Material shown Block Start

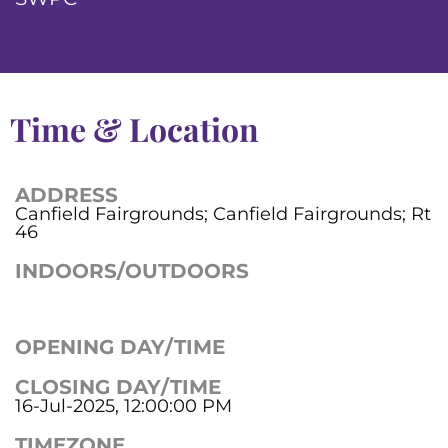
Time & Location
ADDRESS
Canfield Fairgrounds; Canfield Fairgrounds; Rt
46
INDOORS/OUTDOORS
OPENING DAY/TIME
CLOSING DAY/TIME
16-Jul-2025, 12:00:00 PM
TIMEZONE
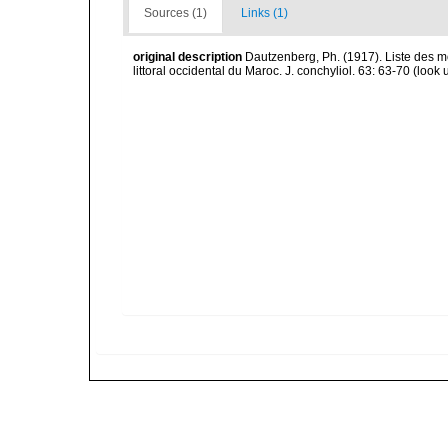
Sources (1)
Links (1)
original description
Dautzenberg, Ph. (1917). Liste des m
littoral occidental du Maroc. J. conchyliol. 63: 63-70
(look 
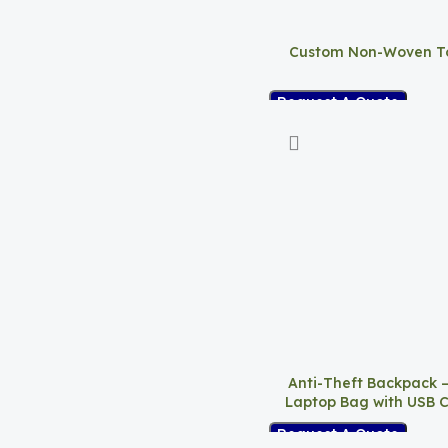
Custom Non-Woven T
Request A Quote
Anti-Theft Backpack 
Laptop Bag with USB 
Request A Quote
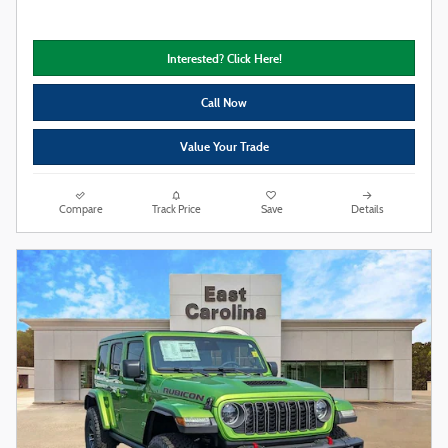
Interested? Click Here!
Call Now
Value Your Trade
Compare
Track Price
Save
Details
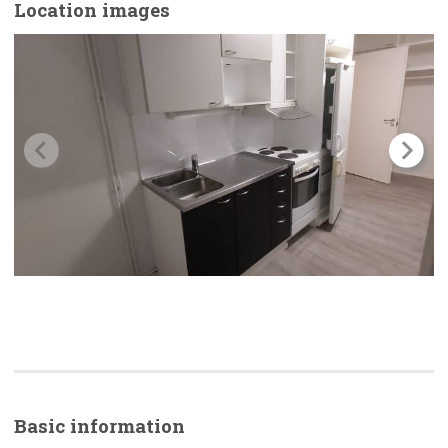
Location images
Basic
information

Material shown Block End

• **Directions for this task**
Repeat verbatim the lines between the start of the data and the line containing "Value Your Trade", both ends included, omitting all pictures.

• **Problem solution**
Time & Location
ADDRESS
Canfield Fairgrounds; Canfield Fairgrounds; Rt
46
INDOORS/OUTDOORS
OPENING DAY/TIME
CLOSING DAY/TIME
16-Jul-2025, 12:00:00 PM
TIMEZONE
Sources (1)
Links (1)
original description
Dautzenberg, Ph. (1917). Liste des m
littoral occidental du Maroc. J. conchyliol. 63: 63-70
(look 
Custom Non-Woven T
Request A Quote
Anti-Theft Backpack 
Laptop Bag with USB 
Request A Quote
Interested? Click Here!
Call Now
Value Your Trade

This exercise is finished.